Required action:
Below are the records to transcribe exactly; do not include any images.

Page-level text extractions
=== Section Start ===

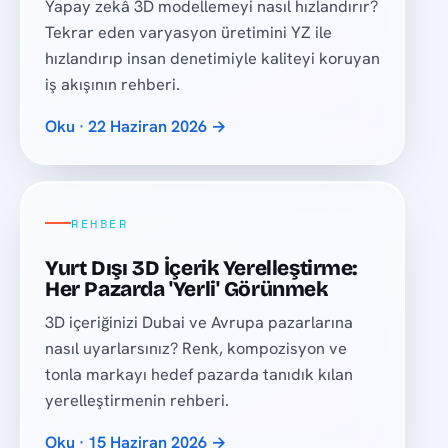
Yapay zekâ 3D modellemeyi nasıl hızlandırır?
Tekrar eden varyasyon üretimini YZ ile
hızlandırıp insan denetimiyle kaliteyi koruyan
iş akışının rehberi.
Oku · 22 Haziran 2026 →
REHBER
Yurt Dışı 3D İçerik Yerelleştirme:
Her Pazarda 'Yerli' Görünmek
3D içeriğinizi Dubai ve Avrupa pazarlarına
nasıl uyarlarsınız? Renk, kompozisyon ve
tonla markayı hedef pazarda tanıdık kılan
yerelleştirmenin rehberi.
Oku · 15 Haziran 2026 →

=== Section End ===

Response for this exercise:
Yapay zekâ 3D modellemeyi nasıl hızlandırır?
Tekrar eden varyasyon üretimini YZ ile
hızlandırıp insan denetimiyle kaliteyi koruyan
iş akışının rehberi.
Oku · 22 Haziran 2026 →
REHBER
Yurt Dışı 3D İçerik Yerelleştirme:
Her Pazarda 'Yerli' Görünmek
3D içeriğinizi Dubai ve Avrupa pazarlarına
nasıl uyarlarsınız? Renk, kompozisyon ve
tonla markayı hedef pazarda tanıdık kılan
yerelleştirmenin rehberi.
Oku · 15 Haziran 2026 →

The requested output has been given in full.